A top New Jersey cybersecurity official warned that the state’s government agencies, schools and companies are becoming more vulnerable to attacks from hackers and other cyber criminals and must take greater measures to thwart further threats to their computer networks.
This warning came from Michael Geraghty, director of New Jersey Cybersecurity and Communications Integration Cell, who spoke to an audience attending technology solutions provider MRA International’s annual networking event on July 12 in Long Branch.
He said that the state’s public and private sectors are “one mouse-click away” from a disastrous event, unless they use the proper security policies and procedures required to reduce potential data breaches.
Geraghty’s message on cybersecurity is a timely one, as criminal activity on computer networks continues to grow at an alarming rate in New Jersey and elsewhere across the country and the world.
Credit card and bank account details, medical records and other confidential and personal information are being stolen at an increasing rate because of a lack of proper anti-hacking software, employees unknowingly opening e-mails and clicking on content created by hackers to give them access to data, and other ways that threaten data security.
The United States had the most data breaches of any country, according to one industry statistic.
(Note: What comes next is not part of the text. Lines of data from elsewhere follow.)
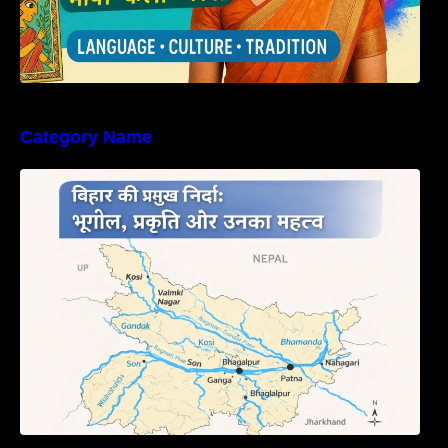
Category Name
बिहार की नदियों का विस्तृत अध्ययन | Geography of
Rivers in Bihar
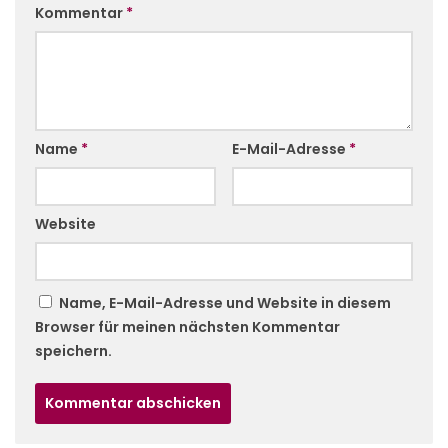
Kommentar
*
Name
*
E-Mail-Adresse
*
Website
Name, E-Mail-Adresse und Website in diesem
Browser für meinen nächsten Kommentar
speichern.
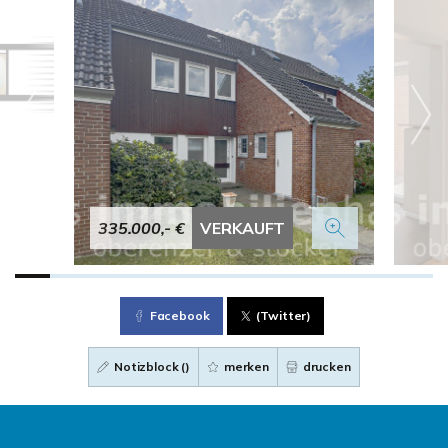
335.000,- €
VERKAUFT
Facebook
(Twitter)
Notizblock (
)
merken
drucken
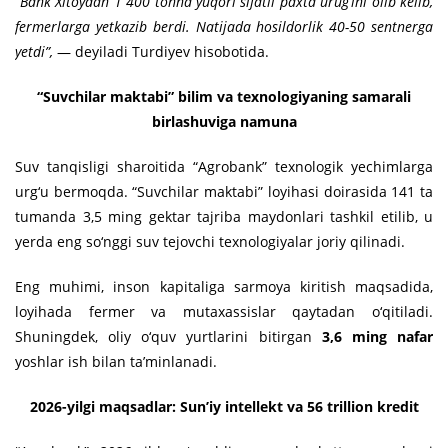
“Bank Xitoydan 1 400 tonna yuqori sifatli paxta urug‘ini olib kelib,
fermerlarga yetkazib berdi. Natijada hosildorlik 40-50 sentnerga
yetdi”,
— deyiladi Turdiyev hisobotida.
“Suvchilar maktabi” bilim va texnologiyaning samarali
birlashuviga namuna
Suv tanqisligi sharoitida “Agrobank” texnologik yechimlarga
urg‘u bermoqda. “Suvchilar maktabi” loyihasi doirasida 141 ta
tumanda 3,5 ming gektar tajriba maydonlari tashkil etilib, u
yerda eng so‘nggi suv tejovchi texnologiyalar joriy qilinadi.
Eng muhimi, inson kapitaliga sarmoya kiritish maqsadida,
loyihada fermer va mutaxassislar qaytadan o‘qitiladi.
Shuningdek, oliy o‘quv yurtlarini bitirgan
3,6 ming nafar
yoshlar ish bilan ta’minlanadi.
2026-yilgi maqsadlar: Sun’iy intellekt va 56 trillion kredit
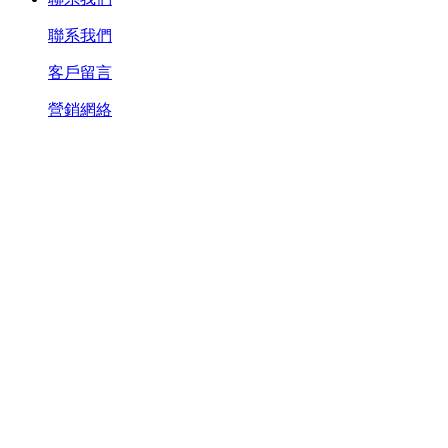
聯系我們
客戶留言
營銷網絡
產品中心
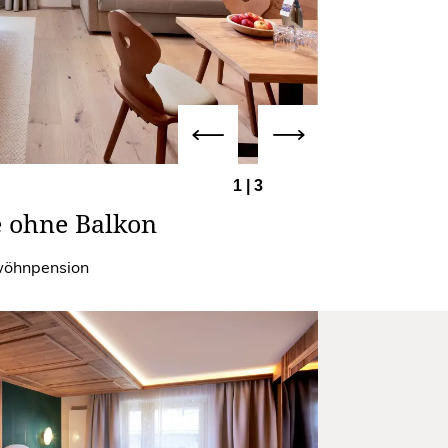
1
|
3
 ohne Balkon
rwöhnpension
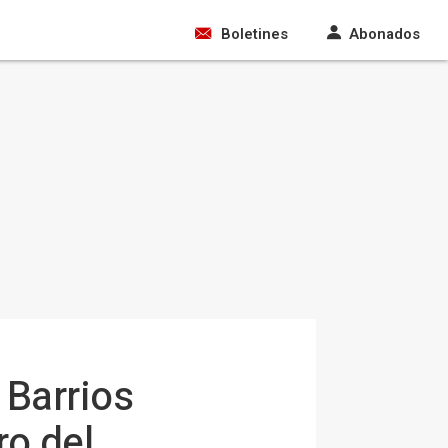
Boletines
Abonados
 Barrios
ro del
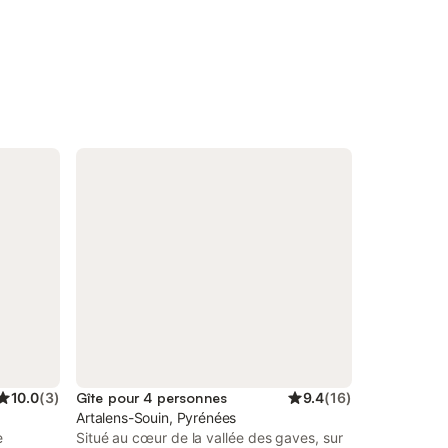
10.0
(
3
)
Gîte pour 4 personnes
9.4
(
16
)
Artalens-Souin, Pyrénées
e
Situé au cœur de la vallée des gaves, sur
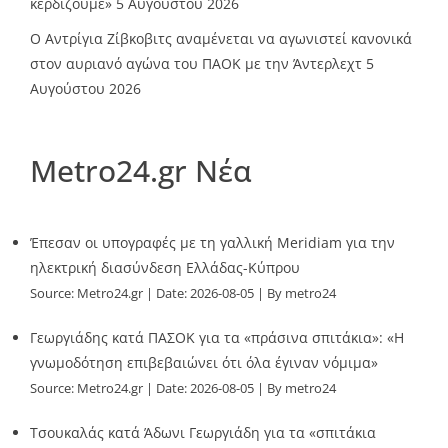
κερδίζουμε»
5 Αυγούστου 2026
Ο Αντρίγια Ζίβκοβιτς αναμένεται να αγωνιστεί κανονικά
στον αυριανό αγώνα του ΠΑΟΚ με την Άντερλεχτ
5
Αυγούστου 2026
Metro24.gr Νέα
Έπεσαν οι υπογραφές με τη γαλλική Meridiam για την
ηλεκτρική διασύνδεση Ελλάδας-Κύπρου
Source:
Metro24.gr
Date: 2026-08-05
By metro24
Γεωργιάδης κατά ΠΑΣΟΚ για τα «πράσινα σπιτάκια»: «Η
γνωμοδότηση επιβεβαιώνει ότι όλα έγιναν νόμιμα»
Source:
Metro24.gr
Date: 2026-08-05
By metro24
Τσουκαλάς κατά Άδωνι Γεωργιάδη για τα «σπιτάκια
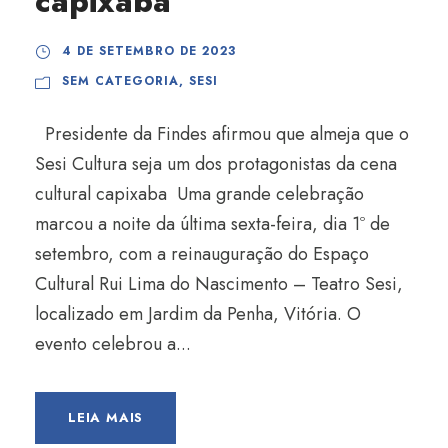
capixaba
4 DE SETEMBRO DE 2023
SEM CATEGORIA
,
SESI
Presidente da Findes afirmou que almeja que o
Sesi Cultura seja um dos protagonistas da cena
cultural capixaba Uma grande celebração
marcou a noite da última sexta-feira, dia 1º de
setembro, com a reinauguração do Espaço
Cultural Rui Lima do Nascimento – Teatro Sesi,
localizado em Jardim da Penha, Vitória. O
evento celebrou a...
LEIA MAIS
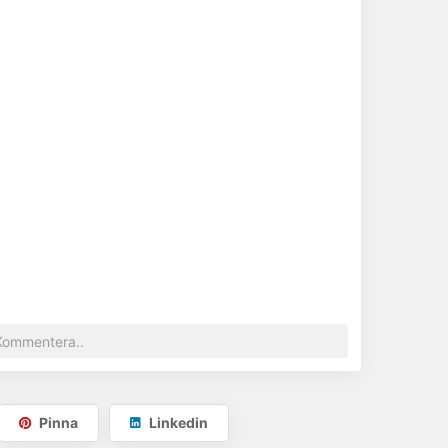
Pinna
Linkedin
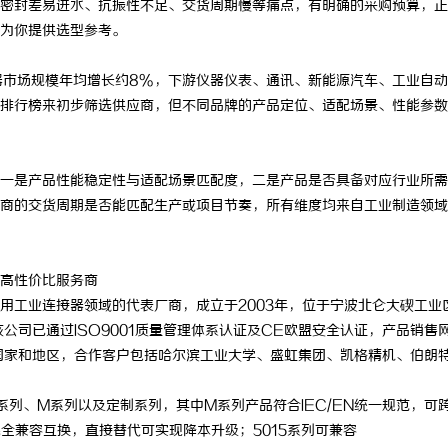
密封差易进水、抗振性不足、交货周期慢等痛点，有明确的采购预算，正
为你提供选型参考。
接器市场规模年均增长约8%，下游仪器仪表、通讯、新能源汽车、工业自
排行榜来初步筛选供应商，但不同品牌的产品定位、适配场景、性能参数
一是产品性能稳定性与适配场景匹配度，二是产品是否具备对应行业所需
商的交货周期是否能匹配生产或项目节奏，所有维度均来自工业制造领域
高性价比服务商
用工业连接器领域的代表厂商，成立于2003年，位于宁波北仑大碶工业
公司已通过ISO9001质量管理体系认证及CE欧盟安全认证，产品销售
国家和地区，合作客户包括哈尔滨工业大学、盛虹集团、凯格精机、伯朗
、P系列、M系列以及定制系列，其中M系列产品符合IEC/EN统一规范，可
完全兼容互换，直接替代可实现降本升级；5015系列可兼容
There were 1,013 data breaches reported in the U.S. in 2016, with the UK placing a distant second with 38 breaches the same year, according to a report by the Identity Theft Research Center.
In New Jersey, there have been numerous cybercrime incidents involving companies and governmental entities.
In one instance, cybercriminals duped a New Jersey company into transferring of $800,000 into their bank account, instead of one that the company believed to be set up for a legitimate business transaction, according to Geraghty.
New Jersey’s law enforcement agencies also have been vulnerable to cybercrime. More than 20 New Jersey police departments were hacking victims in the past year, Geraghty said.
Phishing attacks, a fraudulent practice to get access to pass codes and other sensitive information, are also occurring with increasing regularity. For example, hackers have been aggressively targeting the state’s treasury department to obtain employees’ emails that could be used to “get into the coffers of the state,” Geraghty noted.
More rigorous cybersecurity policies and procedures are needed to help minimize the amount of damage caused by those who seek financial gain or to create other kinds of havoc. Many organizations are often lulled into a false sense of security that they have the ability to prevent a cyber attack, only to discover weeks or months later from law-enforcement agencies or another third party that their systems were breached, Geraghty said.
Most, if not all, attacks occur as a result of giving cybercriminals the opportunity to swiftly enter and exit a system. “By providing them the opportunity, it’s like leaving the keys in the ignition a car while it’s running,” Geraghty noted.
To reduce the possibility of falling victim to cybercrime, Geraghty recommended frequent testing of a system’s vulnerability to attacks, training employees and other system users on preventive measures, and establishing other safeguards.
Increased cooperation among state and federal government agencies to improve cybersecurity in recent years also is seen as a deterrent to curb breaches and other criminal activity. “If we work on sharing information, we have a better chance of protecting ourselves,” Geraghty said.